Wenn er Täter ist, ist er auch Opfer

Heute beginnt in Los Angeles der Prozeß gegen den schwarzen Footballer O. J. Simpson – mit Millionen Fernsehzuschauern / Ein Mordfall eint die Nation und entzweit die Menschen  ■ Von Andrea Böhm

Washington (taz) – Es gibt einige wenige Orte in den USA, an denen Schwarze und Weiße freiwillig zusammenkommen. Sportstadien zum Beispiel, Autoraststätten oder Denkmäler für gefallene Helden. Die Tudor-Villa in Brentwood Park, einem Prominentenviertel in Los Angeles, ist ein solches Denkmal. Hier hat bis zum 17. Juni dieses Jahres O.J. Simpson gewohnt, einer der ganz großen Stars des American Football und der erste schwarze Profispieler, dem es Hollywoods Filmstudios und New Yorks Werbekonzerne gestatteten, seine Sportkarriere als Werbeträger und Schauspieler fortzusetzen. Seit jenem 17. Juni, als der Held unter dem dringenden Verdacht verhaftet wurde, seine Exfrau Nicole Brown Simpson und deren Bekannten Ronald Goldman erstochen zu haben, pilgern Amerikaner jeglicher Abstammung, sozialer Herkunft oder Hautfarbe den Sunset Boulevard entlang zu seinem Haus. Sie kommen miteinander ins Gespräch. Sie reden über den Rassismus und die Polizei von Los Angeles, über Eifersucht und OJ's sensationelle Saison 1973 mit den „Buffalo Bills“, über die Skrupellosigkeit der Medien und OJ's makelloses Auftreten in der Öffentlichkeit – und natürlich über Schuld und Unschuld. „Er kann's gar nicht gewesen sein“, sagt ein weißer Mittvierziger im Gespräch mit zwei schwarzen Frauen. „Schwarze benutzen kein Messer. Die schießen.“ Zustimmendes Nicken; Vorurteile und Zerrbilder als Unschuldsbeweis für einen Helden.
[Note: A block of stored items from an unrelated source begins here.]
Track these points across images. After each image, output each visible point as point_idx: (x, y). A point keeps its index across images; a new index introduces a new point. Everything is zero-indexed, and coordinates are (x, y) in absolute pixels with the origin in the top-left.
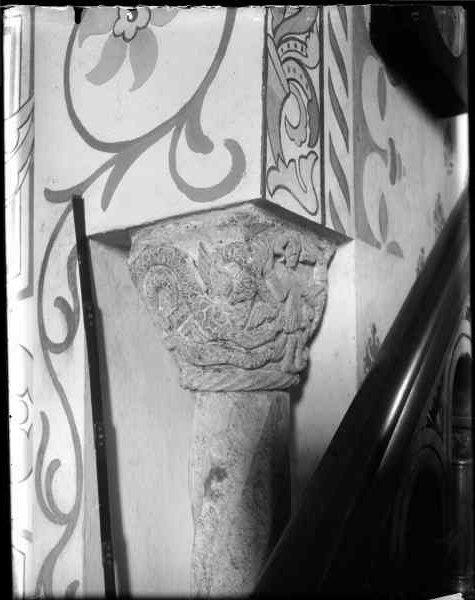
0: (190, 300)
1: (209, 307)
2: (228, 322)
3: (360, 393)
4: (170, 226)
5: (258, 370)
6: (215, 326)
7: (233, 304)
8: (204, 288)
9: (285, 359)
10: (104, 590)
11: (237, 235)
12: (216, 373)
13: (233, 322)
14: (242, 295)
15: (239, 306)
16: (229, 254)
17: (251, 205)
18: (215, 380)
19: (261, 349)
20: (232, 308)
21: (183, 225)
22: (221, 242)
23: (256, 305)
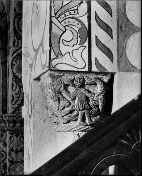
19: (66, 117)
23: (61, 102)
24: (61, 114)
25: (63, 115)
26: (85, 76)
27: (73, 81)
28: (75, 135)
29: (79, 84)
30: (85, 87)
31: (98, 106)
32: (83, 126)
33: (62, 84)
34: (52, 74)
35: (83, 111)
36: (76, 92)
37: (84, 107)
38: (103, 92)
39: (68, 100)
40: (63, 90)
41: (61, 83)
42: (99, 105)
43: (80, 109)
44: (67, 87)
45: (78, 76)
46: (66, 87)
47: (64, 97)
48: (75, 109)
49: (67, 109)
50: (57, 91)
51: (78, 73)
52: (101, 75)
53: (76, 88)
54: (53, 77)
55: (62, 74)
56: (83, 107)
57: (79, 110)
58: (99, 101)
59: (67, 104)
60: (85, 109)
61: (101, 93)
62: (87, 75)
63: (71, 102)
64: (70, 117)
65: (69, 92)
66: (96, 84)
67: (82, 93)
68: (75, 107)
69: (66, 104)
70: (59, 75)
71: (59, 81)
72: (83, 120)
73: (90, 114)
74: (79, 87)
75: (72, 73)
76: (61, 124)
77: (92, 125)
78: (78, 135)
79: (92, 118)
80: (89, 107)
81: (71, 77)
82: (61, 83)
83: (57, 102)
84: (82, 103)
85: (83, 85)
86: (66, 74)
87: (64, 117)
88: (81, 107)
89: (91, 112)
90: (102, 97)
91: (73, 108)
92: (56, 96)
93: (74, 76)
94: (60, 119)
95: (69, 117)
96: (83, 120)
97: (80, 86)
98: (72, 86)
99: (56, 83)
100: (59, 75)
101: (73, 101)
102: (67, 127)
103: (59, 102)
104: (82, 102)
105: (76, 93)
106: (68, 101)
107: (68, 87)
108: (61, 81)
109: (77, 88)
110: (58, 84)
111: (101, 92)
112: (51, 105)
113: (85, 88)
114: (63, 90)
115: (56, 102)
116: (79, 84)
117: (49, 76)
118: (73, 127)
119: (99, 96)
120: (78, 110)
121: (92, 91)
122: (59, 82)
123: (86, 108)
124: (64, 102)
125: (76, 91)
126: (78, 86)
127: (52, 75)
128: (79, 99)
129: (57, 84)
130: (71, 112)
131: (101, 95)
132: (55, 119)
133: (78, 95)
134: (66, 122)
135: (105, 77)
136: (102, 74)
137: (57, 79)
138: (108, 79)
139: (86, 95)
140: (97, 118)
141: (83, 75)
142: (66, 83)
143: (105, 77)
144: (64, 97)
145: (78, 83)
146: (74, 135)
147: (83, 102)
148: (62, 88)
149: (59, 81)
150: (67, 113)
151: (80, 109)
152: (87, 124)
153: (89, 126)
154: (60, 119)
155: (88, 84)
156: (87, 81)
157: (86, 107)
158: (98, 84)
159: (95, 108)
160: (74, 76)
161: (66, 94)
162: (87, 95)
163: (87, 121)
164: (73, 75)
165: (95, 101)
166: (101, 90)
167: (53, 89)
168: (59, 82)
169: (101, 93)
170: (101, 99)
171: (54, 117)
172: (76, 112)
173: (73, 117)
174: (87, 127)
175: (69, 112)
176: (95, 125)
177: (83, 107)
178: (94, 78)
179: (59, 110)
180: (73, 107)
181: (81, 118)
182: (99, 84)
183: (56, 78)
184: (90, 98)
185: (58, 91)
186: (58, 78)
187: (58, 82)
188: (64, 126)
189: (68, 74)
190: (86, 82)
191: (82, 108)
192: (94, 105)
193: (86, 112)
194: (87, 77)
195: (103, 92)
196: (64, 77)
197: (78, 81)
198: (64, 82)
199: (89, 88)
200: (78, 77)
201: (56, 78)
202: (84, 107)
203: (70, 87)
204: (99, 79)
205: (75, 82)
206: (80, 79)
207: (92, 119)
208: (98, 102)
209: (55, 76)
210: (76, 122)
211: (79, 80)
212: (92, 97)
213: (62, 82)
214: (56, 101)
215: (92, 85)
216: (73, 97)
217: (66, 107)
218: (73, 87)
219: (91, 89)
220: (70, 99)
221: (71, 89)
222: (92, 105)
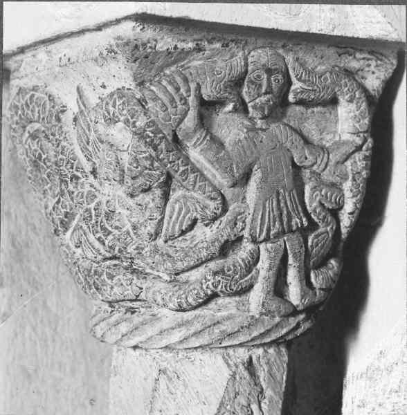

O. J. Simpson wurde einst nicht nur für seine genialen touchdowns geliebt, sondern auch für die Illusion, die Trennung zwischen Schwarzen und Weißen überwunden zu haben. Jetzt ist er wieder „Schwarzer“ – und es soll nach dem Willen der Pilger zu seinem Besten sein. In den letzten Monaten verging kaum ein Tag, an dem O. J. Simpson nicht Thema in den Medien war. Nach dem ersten dramaturgischen Höhepunkt, der Live-Übertragung einer grotesken Verfolgungsjagd über die Highways von Los Angeles (Zuschauer: 95 Millionen) und unzähligen Titelstorys, Essays, und Kommentaren in Zeitungen und Wochenschriften wie Time, Newsweek, The New Yorker, New York Review of Books oder New Republic schwappte der Fall im August wieder ins Gefilde der Boulevardpresse, Radio-Talk-Shows und TV-Klatschmagazine zurück.
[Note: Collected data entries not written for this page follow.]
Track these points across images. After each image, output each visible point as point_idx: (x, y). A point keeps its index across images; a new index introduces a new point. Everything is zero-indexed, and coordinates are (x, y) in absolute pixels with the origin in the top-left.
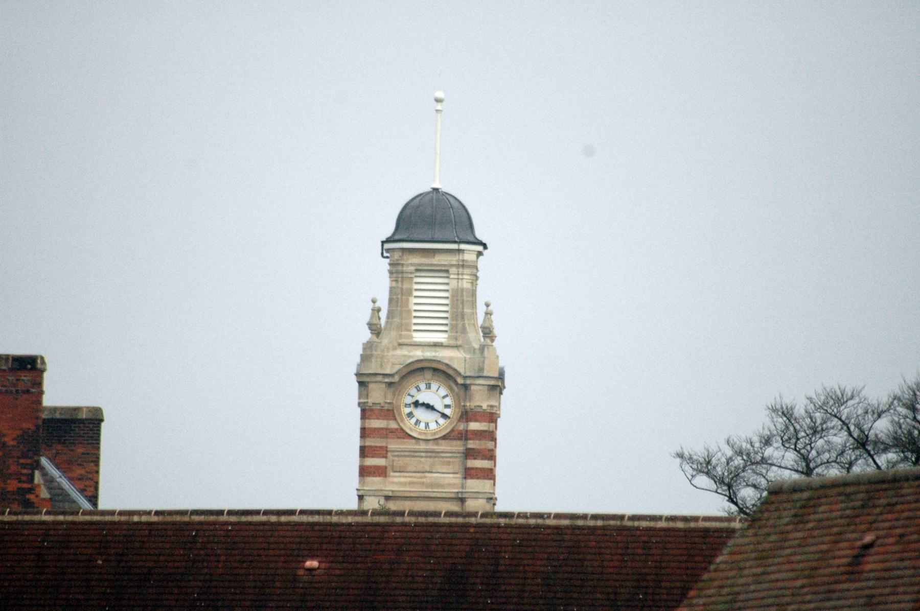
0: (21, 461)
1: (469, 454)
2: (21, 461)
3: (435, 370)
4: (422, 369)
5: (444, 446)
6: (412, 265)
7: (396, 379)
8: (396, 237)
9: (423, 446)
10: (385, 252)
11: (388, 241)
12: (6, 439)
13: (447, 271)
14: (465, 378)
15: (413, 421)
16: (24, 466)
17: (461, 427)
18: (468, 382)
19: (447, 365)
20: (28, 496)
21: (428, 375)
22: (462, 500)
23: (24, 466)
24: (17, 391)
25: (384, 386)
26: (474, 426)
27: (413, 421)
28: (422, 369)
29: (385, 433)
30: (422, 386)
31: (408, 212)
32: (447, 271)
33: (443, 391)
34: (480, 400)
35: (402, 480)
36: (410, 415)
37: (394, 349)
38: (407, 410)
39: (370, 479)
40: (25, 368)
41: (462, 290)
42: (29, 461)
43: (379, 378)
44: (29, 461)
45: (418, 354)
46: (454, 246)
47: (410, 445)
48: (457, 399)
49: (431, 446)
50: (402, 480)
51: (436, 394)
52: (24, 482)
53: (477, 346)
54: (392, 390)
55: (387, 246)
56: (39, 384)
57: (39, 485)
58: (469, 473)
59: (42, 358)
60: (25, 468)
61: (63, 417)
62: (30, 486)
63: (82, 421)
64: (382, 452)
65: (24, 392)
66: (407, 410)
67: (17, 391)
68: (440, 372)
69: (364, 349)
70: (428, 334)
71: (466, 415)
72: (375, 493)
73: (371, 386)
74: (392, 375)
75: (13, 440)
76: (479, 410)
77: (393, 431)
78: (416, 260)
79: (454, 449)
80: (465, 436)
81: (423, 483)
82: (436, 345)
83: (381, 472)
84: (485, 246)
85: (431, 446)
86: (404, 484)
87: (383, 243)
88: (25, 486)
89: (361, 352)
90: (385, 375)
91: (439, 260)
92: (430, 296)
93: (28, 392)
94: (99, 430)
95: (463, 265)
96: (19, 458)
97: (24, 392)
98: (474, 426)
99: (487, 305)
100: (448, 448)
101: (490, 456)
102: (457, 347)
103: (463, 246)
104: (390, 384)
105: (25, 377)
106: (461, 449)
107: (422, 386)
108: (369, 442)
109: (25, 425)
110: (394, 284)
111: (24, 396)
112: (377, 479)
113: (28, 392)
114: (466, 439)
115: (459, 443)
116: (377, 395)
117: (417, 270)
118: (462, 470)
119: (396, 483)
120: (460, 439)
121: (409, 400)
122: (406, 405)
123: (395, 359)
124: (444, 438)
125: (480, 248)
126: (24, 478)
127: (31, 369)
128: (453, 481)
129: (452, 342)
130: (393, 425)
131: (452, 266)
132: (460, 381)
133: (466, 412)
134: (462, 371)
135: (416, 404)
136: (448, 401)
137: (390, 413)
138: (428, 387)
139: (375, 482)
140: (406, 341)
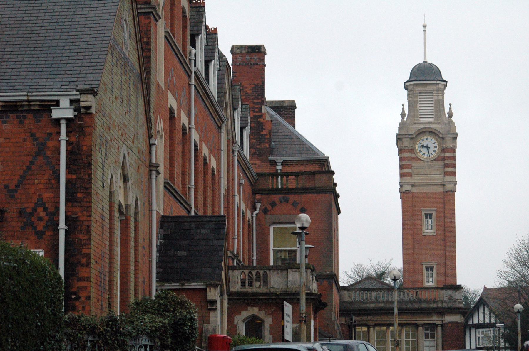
0: (255, 101)
1: (446, 166)
2: (255, 101)
3: (430, 132)
4: (425, 132)
5: (435, 163)
6: (418, 91)
7: (414, 136)
8: (411, 80)
9: (426, 164)
10: (406, 88)
11: (407, 82)
12: (246, 90)
13: (432, 93)
14: (443, 134)
15: (422, 154)
16: (256, 104)
17: (442, 155)
18: (444, 136)
19: (435, 129)
20: (259, 120)
21: (427, 134)
22: (444, 185)
23: (256, 104)
24: (251, 64)
25: (409, 139)
26: (447, 154)
27: (422, 154)
28: (425, 132)
29: (411, 159)
30: (425, 139)
31: (415, 70)
32: (432, 93)
33: (434, 141)
34: (449, 143)
35: (418, 178)
36: (420, 151)
37: (412, 125)
38: (419, 149)
39: (405, 178)
40: (255, 52)
41: (439, 100)
42: (259, 101)
43: (407, 136)
44: (259, 101)
45: (422, 126)
46: (435, 82)
47: (421, 163)
48: (440, 144)
49: (430, 164)
50: (418, 178)
51: (431, 142)
52: (257, 112)
53: (446, 122)
54: (412, 141)
55: (406, 84)
56: (263, 60)
57: (265, 113)
58: (446, 174)
59: (263, 46)
60: (256, 105)
61: (276, 105)
62: (260, 114)
63: (286, 107)
64: (410, 167)
65: (254, 64)
66: (419, 149)
67: (251, 64)
68: (432, 133)
69: (400, 129)
70: (426, 120)
71: (444, 150)
72: (408, 184)
73: (404, 140)
74: (412, 135)
75: (250, 90)
76: (449, 147)
77: (414, 158)
78: (420, 88)
79: (440, 165)
80: (444, 159)
81: (427, 179)
82: (429, 123)
83: (410, 175)
84: (447, 82)
85: (430, 164)
86: (419, 180)
87: (405, 83)
88: (257, 114)
89: (397, 131)
90: (410, 135)
91: (429, 88)
92: (426, 103)
93: (257, 64)
94: (294, 111)
95: (439, 90)
96: (253, 99)
97: (254, 64)
98: (447, 154)
99: (450, 105)
100: (437, 164)
101: (454, 166)
102: (438, 123)
103: (438, 82)
104: (411, 139)
105: (255, 56)
106: (443, 164)
107: (425, 139)
108: (404, 163)
109: (256, 82)
110: (410, 99)
111: (255, 66)
112: (408, 178)
113: (257, 64)
114: (445, 160)
115: (441, 162)
116: (406, 143)
117: (420, 93)
118: (443, 173)
119: (416, 179)
120: (442, 160)
121: (420, 145)
122: (419, 147)
123: (414, 128)
124: (435, 160)
125: (445, 83)
126: (256, 110)
127: (258, 52)
128: (439, 178)
129: (437, 122)
130: (413, 156)
131: (434, 90)
132: (441, 136)
133: (444, 149)
134: (441, 132)
135: (423, 146)
136: (436, 145)
137: (412, 150)
138: (427, 139)
139: (407, 179)
140: (417, 122)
In der letzten Woche stieg auch die Aufmerksamkeit der seriösen Presse wieder: Exklusiv-Interviews mit OJ's Mutter und Nicoles Eltern konkurrierten mit Live-Bildern über die Landung der amerikanischen Truppen auf Haiti. Wenn heute in Los Angeles schließlich der Prozeß gegen Orenthal James Simpson beginnt, dann zeichnen sich wieder Rekordeinschaltquoten ab. Über 100 Millionen Amerikaner, so schätzt man, werden anläßlich der Höhepunkte – Simpsons Aussage, Schlußplädoyers, Urteilsverkündung – vor dem Fernseher sitzen.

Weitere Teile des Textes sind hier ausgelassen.